From the material below, tally every line containing "Dương"; reply with the total only.

DATA EXTRACT Start Marker

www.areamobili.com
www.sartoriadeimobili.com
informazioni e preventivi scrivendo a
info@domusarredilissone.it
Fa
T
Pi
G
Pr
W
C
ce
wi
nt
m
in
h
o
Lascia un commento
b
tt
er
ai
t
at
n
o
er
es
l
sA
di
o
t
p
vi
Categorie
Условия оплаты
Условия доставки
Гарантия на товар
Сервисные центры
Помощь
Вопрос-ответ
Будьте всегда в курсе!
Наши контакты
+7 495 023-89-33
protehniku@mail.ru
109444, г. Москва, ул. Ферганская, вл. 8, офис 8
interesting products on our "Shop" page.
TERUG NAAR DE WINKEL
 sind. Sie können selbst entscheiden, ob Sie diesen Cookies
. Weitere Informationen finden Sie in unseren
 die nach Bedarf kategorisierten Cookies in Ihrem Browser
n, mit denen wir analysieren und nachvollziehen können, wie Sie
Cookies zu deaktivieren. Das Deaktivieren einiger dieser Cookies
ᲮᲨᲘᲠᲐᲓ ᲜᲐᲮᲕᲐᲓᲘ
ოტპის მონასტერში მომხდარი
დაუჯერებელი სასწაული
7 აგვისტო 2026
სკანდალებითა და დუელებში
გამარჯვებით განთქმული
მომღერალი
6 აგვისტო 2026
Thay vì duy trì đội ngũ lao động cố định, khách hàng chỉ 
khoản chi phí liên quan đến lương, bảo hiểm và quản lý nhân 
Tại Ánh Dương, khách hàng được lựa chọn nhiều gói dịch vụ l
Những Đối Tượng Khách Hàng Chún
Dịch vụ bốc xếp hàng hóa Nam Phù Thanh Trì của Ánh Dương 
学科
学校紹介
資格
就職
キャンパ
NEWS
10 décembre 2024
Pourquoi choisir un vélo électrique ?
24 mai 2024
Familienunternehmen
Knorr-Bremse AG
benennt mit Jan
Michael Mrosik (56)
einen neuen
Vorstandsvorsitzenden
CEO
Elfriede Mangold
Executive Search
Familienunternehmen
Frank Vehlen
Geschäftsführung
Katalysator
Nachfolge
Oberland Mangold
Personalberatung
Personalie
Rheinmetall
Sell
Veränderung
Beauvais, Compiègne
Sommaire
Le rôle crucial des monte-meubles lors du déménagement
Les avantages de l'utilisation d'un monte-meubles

DATA EXTRACT End Marker

# [ANSWER BOX]
2